February 2011 edit

  Hello, welcome to Wikipedia! I noticed that you recently added commentary to an article, Mon Louis Island. While Wikipedia welcomes editors' opinions on an article and how it could be changed, these comments are more appropriate for the article's accompanying talk page. If you post your comments there, other editors working on the same article will notice and respond to them and your comments will not disrupt the flow of the article. However, keep in mind that even on the talk page of an article, you should limit your discussion to improving the article. Article talk pages are not the place to discuss opinions of the subject of articles nor are such pages a forum.

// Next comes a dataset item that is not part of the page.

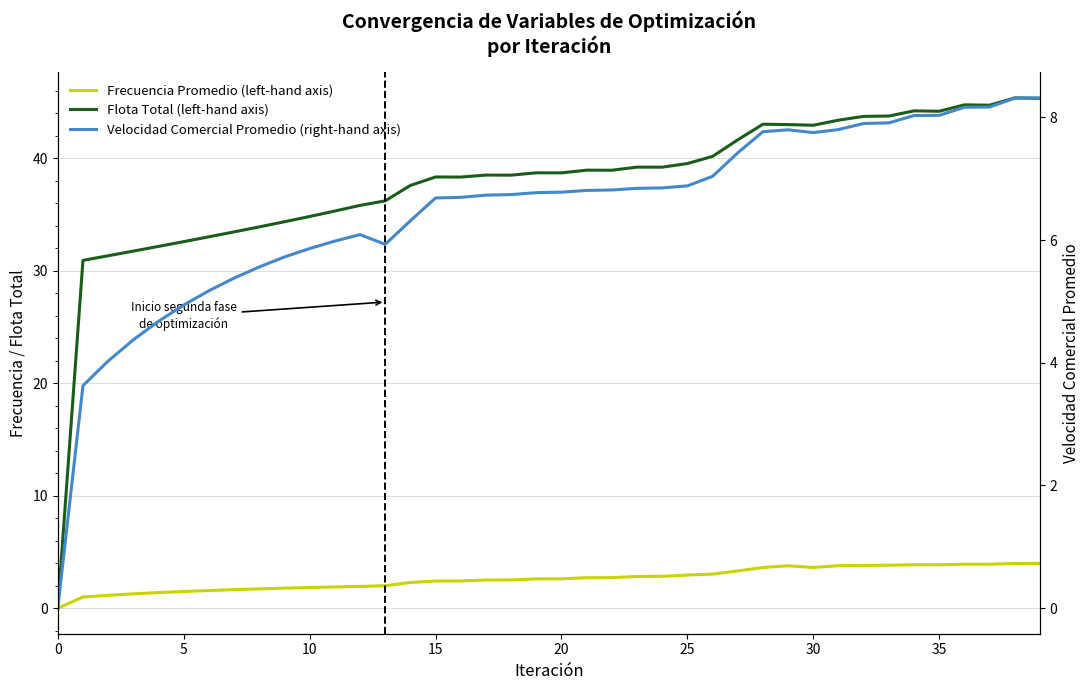

What is the approximate value of Velocidad Comercial Promedio (right-hand axis) at 16?

6.7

In addition to not using article pages as talk pages, please also note that the article never stated that Creole people were mixed, the link within the article (see Creole) explains the distinctions very well. Putting an explanation on what and what is not a Creole is beyond the scope of the Mon Louis Island article, which was written by me, a native of Mobile County. Thank you. Altairisfar 17:52, 19 February 2011 (UTC)Reply

Just because you are a native of Mobile doesn't mean that you have any knowledge that Creole is not originally "a mix" of races. Many native Mobilians like the Chestangs, Laurendines even some of the Eslava's whose families are made of mixed races (nearly 100 years after Nicholas Baudin)will and do claim to their death that Creole, always means a person of slave, white and Indian (Native American) mixed race, which in the Colonial days was a Mulatto not a Creole. The origins were not of a mix but those born in a new land i.e. those from France and Spain having off-springs born in the Americas. I do thank you for changing the wording from "a mix" to several, however it is still written to indicate that Creole is a specific ethnicity and it is not when used in the context of Creole of the 17th and 18th century, which the article is about.